L’anteprima del “new deal” a zero emissioni per Volkswagen era stata svelata lo scorso gennaio con la presentazione del minibus elettrico BUDD-e, avvenuta al Consumer Electronics Show di Las Vegas: una concept allestita sulla nuova piattaforma modulare MEB – Modulaler Elektrik Baukasten, che è stata sviluppata dai tecnici Volkswagen espressamente per una nuova produzione elettrica e ibrida plug – in.

In queste ore una seconda novità elettrica vede Volkswagen nuovamente in auge fra i marchi che hanno deciso un percorso eco friendly per il proprio futuro: si tratta di NUVe, prefigurazione di autovettura compatta a trazione elettrica, che secondo alcune fonti captate dal Web sarà svelata il prossimo ottobre in occasione del Salone di Parigi, che si svolgerà dal 1 al 16 ottobre.

Volkswagen NUVe, indicano i primi rumors, sarà “rivale” di Bmw i3, seppure lievemente maggiore in termini di dimensioni esterne e dotata di un’abitabilità a bordo paragonabile a quella di Volkswagen Golf, rispetto alla quale “ovviamente” non assumerebbe un ruolo di erede, ma ne completerebbe la gamma.
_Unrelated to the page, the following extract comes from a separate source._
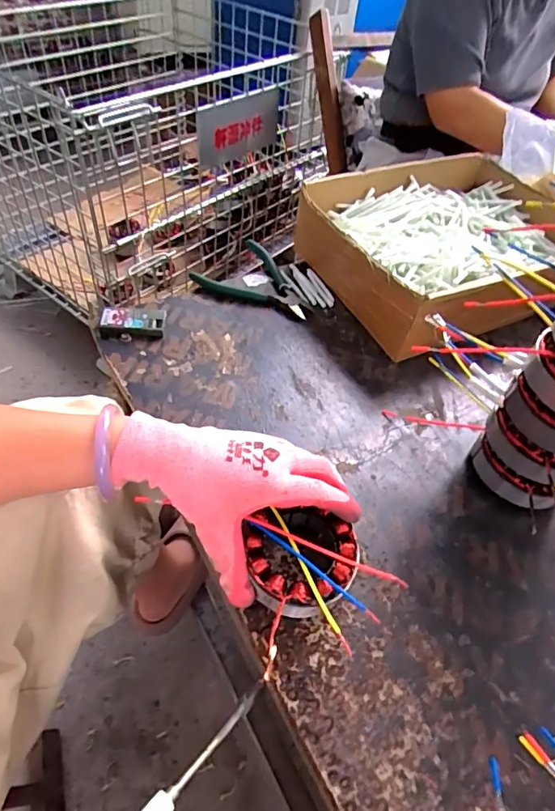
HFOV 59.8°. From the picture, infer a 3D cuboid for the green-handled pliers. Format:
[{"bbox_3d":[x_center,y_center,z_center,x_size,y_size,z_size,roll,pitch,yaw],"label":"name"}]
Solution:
[{"bbox_3d":[-0.020,-0.151,0.593,0.142,0.019,0.104,31,56,20],"label":"green-handled pliers"}]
Altri modelli elettrici nel mirino di Volkswagen con la nuova NUVe sarebbero Nissan Leaf – l’auto elettrica più venduta al mondo – e la futura Kia Soul EV.
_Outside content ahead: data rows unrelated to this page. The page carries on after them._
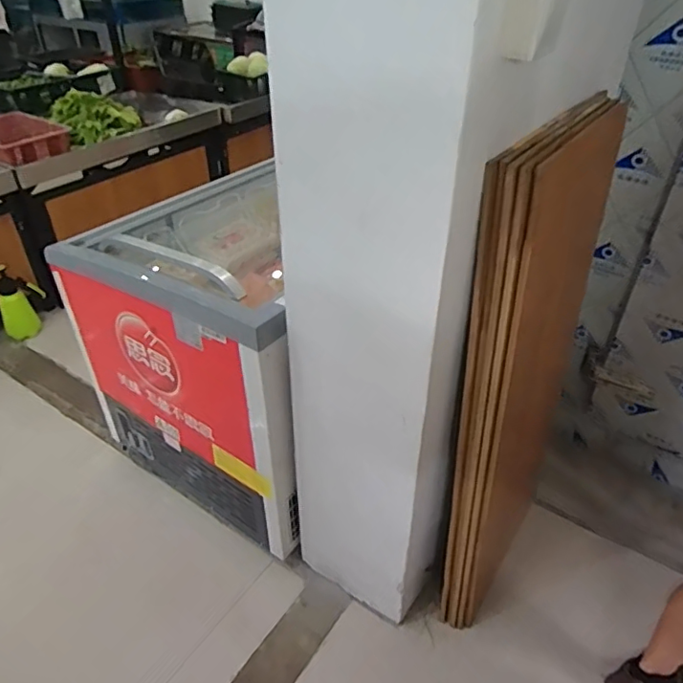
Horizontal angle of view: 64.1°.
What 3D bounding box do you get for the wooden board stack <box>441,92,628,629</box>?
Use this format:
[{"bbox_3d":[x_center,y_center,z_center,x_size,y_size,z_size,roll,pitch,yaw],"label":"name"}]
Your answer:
[{"bbox_3d":[0.388,0.137,1.264,0.153,1.207,0.482,20,42,25],"label":"wooden board stack"}]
“Base di partenza” di Volkswagen NUVe sarà la stessa piattaforma MEB che ha debuttato come “ossatura” di BUDD-e: il pianale è stato progettato per ospitare al proprio interno un pacco batterie “flat” agli ioni di litio, studiate per non influire negativamente sulla capienza a bordo e che dovrebbero garantire un’autonomia massima sugli stessi livelli di percorrenza delle pari segmento a benzina.

Il debutto sul mercato di Volkswagen NUVe – che fa parte di un programma industriale che prevede lo sviluppo di sei nuovi modelli elettrici, tutti caratterizzati dall’adozione della stessa piattaforma – dovrebbe avvenire entro il 2019, a un prezzo di partenza indicato sui 35.000 euro.